Su preocupación era genuina, un amor puro que me dolía en el alma. Mi padre, aunque feliz, también compartía ese miedo. Lo veía en sus ojos, en la forma en que me miraba, como si intentara memorizar mi rostro.
"Tu madre tiene razón, Sofía. Es un mundo diferente. Pero confiamos en ti. Eres fuerte".

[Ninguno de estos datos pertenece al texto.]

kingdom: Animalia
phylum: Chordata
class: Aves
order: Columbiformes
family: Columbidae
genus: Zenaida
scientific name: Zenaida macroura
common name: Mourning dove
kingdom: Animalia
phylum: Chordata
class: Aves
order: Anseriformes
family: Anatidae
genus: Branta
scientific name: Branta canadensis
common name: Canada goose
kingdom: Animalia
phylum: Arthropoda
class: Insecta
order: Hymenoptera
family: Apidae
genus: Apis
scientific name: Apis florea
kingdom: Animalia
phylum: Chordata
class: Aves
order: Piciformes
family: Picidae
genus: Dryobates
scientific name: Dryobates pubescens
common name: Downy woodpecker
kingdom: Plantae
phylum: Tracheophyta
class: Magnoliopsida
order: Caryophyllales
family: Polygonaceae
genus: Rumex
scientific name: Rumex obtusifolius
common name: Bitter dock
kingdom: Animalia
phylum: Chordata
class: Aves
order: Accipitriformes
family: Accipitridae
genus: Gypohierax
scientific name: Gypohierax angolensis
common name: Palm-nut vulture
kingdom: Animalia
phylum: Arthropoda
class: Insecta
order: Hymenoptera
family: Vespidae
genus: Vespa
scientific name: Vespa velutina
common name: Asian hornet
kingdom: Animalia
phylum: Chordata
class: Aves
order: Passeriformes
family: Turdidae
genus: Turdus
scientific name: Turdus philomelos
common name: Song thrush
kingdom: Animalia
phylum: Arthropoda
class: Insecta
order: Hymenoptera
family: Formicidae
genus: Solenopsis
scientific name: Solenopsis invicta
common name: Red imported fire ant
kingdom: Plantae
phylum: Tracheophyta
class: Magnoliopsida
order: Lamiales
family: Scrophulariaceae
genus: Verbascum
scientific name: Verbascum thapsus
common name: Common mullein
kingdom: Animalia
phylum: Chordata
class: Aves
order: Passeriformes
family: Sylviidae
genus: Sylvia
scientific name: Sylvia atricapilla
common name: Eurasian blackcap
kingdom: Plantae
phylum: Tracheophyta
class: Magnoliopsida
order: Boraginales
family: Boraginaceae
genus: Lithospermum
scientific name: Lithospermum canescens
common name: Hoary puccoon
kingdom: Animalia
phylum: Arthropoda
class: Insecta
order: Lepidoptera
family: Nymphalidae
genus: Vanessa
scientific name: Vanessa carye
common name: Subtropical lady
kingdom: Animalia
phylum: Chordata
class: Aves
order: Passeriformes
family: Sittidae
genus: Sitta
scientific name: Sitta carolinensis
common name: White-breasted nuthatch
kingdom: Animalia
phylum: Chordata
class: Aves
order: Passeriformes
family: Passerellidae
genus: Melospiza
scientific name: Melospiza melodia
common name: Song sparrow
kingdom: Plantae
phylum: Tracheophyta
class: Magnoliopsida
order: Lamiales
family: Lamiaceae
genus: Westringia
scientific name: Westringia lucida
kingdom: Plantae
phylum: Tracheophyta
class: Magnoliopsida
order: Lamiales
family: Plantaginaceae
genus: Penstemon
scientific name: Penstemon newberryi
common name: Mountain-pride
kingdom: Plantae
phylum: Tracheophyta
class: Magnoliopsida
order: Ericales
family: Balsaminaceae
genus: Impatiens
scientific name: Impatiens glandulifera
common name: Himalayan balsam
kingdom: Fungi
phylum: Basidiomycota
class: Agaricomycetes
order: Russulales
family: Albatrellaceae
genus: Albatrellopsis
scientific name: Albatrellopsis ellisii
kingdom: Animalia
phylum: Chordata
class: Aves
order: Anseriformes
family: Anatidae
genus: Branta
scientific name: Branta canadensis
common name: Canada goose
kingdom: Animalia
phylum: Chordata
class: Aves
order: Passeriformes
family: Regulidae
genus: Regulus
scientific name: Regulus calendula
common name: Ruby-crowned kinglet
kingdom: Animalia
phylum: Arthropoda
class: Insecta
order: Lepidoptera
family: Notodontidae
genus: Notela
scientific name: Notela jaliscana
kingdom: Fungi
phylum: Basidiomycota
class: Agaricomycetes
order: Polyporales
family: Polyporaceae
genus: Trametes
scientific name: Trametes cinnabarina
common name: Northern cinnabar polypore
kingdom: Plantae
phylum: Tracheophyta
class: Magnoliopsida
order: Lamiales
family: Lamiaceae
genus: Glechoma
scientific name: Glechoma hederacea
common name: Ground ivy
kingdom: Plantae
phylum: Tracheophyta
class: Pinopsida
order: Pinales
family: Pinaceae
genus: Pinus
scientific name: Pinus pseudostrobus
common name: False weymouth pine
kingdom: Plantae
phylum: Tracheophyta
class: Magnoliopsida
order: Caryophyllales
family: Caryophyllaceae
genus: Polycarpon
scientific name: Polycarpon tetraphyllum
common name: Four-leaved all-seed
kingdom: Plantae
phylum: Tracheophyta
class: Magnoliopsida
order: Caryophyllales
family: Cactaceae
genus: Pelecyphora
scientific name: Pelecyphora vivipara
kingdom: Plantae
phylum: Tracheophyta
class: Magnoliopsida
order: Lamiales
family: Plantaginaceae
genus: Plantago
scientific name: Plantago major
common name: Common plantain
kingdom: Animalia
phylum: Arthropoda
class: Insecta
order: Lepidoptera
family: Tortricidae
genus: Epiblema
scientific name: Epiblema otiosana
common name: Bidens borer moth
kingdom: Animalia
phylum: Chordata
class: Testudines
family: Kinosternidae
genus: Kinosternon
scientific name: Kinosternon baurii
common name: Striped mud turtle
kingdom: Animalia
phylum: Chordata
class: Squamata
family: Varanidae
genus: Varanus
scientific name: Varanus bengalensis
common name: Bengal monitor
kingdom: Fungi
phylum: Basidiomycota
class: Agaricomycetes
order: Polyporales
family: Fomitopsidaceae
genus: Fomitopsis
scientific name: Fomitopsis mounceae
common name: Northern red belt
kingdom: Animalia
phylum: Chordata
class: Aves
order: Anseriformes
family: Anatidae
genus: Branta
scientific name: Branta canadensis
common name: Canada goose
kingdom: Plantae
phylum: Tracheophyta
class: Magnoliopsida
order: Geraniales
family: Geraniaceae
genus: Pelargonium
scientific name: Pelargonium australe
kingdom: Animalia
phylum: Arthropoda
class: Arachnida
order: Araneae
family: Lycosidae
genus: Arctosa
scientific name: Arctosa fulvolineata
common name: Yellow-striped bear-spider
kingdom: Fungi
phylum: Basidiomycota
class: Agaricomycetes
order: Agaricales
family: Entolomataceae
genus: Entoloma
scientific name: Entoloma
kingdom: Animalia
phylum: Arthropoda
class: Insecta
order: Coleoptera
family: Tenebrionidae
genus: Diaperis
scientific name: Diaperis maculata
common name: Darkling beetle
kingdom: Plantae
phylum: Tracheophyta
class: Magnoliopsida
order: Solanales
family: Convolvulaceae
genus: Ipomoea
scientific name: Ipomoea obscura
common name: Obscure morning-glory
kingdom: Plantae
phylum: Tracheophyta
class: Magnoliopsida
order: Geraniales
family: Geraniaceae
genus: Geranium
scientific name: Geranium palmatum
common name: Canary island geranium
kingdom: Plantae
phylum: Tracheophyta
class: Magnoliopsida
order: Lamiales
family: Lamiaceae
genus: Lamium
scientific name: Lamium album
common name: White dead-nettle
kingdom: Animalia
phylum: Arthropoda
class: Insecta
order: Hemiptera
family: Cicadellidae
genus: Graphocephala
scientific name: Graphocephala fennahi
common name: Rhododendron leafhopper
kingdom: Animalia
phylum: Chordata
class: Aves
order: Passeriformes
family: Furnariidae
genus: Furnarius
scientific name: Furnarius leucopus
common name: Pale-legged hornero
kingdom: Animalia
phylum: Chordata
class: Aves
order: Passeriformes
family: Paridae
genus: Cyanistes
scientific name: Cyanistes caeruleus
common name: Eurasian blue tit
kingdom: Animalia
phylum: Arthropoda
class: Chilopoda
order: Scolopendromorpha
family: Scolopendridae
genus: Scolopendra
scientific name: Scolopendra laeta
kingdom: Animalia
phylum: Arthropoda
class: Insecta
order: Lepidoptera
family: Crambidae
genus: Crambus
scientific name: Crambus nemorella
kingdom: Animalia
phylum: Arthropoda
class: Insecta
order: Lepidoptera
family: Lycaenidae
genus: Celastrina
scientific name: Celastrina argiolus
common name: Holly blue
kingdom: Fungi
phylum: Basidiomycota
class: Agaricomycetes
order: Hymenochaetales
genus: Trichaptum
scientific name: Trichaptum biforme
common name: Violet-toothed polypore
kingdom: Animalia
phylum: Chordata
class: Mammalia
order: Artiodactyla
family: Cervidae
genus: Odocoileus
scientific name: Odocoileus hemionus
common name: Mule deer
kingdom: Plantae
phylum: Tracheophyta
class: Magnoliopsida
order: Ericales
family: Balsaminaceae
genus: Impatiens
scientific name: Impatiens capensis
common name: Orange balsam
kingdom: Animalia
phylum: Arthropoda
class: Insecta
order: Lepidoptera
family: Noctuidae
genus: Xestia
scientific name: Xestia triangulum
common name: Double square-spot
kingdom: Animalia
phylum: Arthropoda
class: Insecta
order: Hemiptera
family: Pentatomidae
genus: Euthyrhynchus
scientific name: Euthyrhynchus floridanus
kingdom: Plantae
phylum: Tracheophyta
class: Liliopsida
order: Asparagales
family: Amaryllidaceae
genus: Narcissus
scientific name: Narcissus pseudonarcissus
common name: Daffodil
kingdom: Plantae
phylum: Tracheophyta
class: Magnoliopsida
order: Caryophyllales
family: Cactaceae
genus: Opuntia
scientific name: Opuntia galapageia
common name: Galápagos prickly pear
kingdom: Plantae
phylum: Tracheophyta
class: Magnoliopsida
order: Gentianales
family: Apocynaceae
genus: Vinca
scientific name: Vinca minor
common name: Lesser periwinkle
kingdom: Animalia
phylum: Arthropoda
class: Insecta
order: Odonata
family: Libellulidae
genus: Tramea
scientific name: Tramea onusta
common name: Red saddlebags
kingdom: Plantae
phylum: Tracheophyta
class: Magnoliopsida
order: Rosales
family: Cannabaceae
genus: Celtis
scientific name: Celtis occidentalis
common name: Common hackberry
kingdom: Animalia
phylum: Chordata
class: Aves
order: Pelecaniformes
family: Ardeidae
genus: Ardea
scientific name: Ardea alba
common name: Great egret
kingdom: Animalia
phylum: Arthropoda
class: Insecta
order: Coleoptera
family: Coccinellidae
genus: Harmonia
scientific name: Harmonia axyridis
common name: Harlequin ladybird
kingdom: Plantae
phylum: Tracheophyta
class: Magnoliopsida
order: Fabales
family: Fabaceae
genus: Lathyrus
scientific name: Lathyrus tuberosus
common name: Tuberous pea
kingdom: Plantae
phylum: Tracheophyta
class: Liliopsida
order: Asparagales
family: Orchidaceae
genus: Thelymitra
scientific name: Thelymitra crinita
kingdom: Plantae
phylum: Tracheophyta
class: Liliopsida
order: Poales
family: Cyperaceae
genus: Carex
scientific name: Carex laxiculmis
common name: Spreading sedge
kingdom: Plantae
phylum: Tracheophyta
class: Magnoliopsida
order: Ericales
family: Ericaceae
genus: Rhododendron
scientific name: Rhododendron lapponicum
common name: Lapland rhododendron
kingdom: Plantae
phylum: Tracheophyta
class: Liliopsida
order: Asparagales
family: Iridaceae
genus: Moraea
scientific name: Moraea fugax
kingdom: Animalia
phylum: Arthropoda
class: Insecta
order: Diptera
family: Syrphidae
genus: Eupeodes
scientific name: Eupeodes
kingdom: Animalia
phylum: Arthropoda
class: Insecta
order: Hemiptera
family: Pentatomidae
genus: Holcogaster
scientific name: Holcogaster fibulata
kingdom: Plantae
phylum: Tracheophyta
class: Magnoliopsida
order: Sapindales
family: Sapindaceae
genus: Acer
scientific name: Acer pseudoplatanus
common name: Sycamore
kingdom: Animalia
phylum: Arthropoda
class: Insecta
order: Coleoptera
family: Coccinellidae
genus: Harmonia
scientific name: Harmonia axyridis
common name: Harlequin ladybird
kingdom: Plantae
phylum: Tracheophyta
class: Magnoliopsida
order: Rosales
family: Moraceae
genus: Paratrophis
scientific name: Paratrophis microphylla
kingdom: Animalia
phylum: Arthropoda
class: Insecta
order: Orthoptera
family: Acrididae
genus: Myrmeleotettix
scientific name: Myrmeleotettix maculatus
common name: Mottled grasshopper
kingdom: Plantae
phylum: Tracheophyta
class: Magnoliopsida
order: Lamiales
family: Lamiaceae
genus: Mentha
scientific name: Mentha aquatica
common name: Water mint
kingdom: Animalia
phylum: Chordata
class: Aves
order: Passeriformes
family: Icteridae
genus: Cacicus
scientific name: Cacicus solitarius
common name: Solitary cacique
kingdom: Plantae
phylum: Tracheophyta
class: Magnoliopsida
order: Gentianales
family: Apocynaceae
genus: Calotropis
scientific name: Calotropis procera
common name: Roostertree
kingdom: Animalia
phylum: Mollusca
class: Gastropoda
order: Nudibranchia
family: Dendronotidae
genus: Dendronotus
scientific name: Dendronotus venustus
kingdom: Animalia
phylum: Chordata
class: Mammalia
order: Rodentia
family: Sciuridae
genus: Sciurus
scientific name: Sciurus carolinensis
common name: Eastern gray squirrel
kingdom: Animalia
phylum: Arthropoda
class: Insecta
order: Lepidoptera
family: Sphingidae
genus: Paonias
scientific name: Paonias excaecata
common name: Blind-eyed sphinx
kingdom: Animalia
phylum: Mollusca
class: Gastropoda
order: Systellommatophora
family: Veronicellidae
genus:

A pesar de tener el corazón roto por la traición de Mateo, supe que tenía que ser fuerte por ellos. No podía dejar que mi dolor personal arruinara este momento, esta oportunidad que era tanto para ellos como para mí. Respiré hondo y les sonreí, una sonrisa que me costó todo el esfuerzo del mundo.
"Mamá, papá, voy a estar bien. Es una oportunidad única, la que ustedes siempre quisieron para mí. No la voy a desperdiciar. Y no estaré sola, les hablaré todos los días".
Logré calmarlos, o al menos eso pareció. Les prometí que todo saldría bien, que esta era la puerta a un futuro mejor para todos. Me creyeron, porque querían creerme. Porque la esperanza era lo único que teníamos.
Más tarde, encerrada en mi cuarto, miré mis cuadernos de dibujo, mis lienzos a medio terminar. La imagen de Mateo y Camila susurrando a mis espaldas volvía una y otra vez. El dolor era agudo, pero debajo de él, una nueva sensación empezaba a crecer: la determinación. Esta beca ya no era solo un sueño, ahora era mi escape. Era mi manera de demostrarles, a ellos y a mí misma, que mi talento no era "local", que mi sueño no era una fantasía ingenua. España era mi futuro, un futuro sin Mateo.
Justo cuando empezaba a sentir un poco de paz, sonó el timbre. Mi madre abrió y supe de inmediato quiénes eran por el tono tenso de su voz. Eran Mateo y Camila. Aparecieron en el umbral de mi cuarto con expresiones calculadas de preocupación.
"Sofi, vinimos a ver cómo estabas", dijo Camila con una dulzura empalagosa que me revolvió el estómago. "Debes estar tan emocionada. Y un poco asustada, ¿no?".
Mateo se quedó detrás de ella, sin atreverse a mirarme a los ojos.
"Nos preocupamos por ti", añadió él, como si fuera un loro repitiendo una frase aprendida.
La hipocresía era tan densa que se podía cortar con un cuchillo. Antes de que yo pudiera responder, Camila continuó, su voz ahora con un matiz de victimismo.
"Es solo que... yo de verdad quería ir. Mi psicólogo dice que un cambio de aires me haría bien. He estado bajo mucho estrés".
No pude contenerme.
"¿Estrés? ¿Qué tipo de estrés, Camila? ¿Elegir qué ropa de diseñador ponerte por la mañana?".
Mateo saltó inmediatamente en su defensa, su voz subiendo de tono, finalmente mirándome con reproche.
"¡Sofía, no seas así! ¡Camila está destrozada! Tú no entiendes la presión que tiene de su familia. Siempre has tenido todo fácil, con tu 'talento'".
La forma en que dijo la palabra "talento", con tanto desdén, fue la confirmación final. Lo miré con una frialdad que no sabía que poseía. La chica ingenua y enamorada había muerto en el patio de la fábrica.
"Gracias por su visita", dije, mi voz plana y sin emoción. "Pero estoy muy ocupada empacando. Tengo un vuelo que tomar".
Los miré fijamente, sin parpadear, hasta que entendieron que la conversación había terminado. Se fueron, dejando un silencio incómodo en el departamento. Mi madre me miró, con los ojos llenos de preguntas, pero no dijo nada. Yo tampoco. No había nada que decir. La decepción era un sabor amargo en mi boca, un frío que se instalaba en mi pecho. Mateo ya no era parte de mi vida.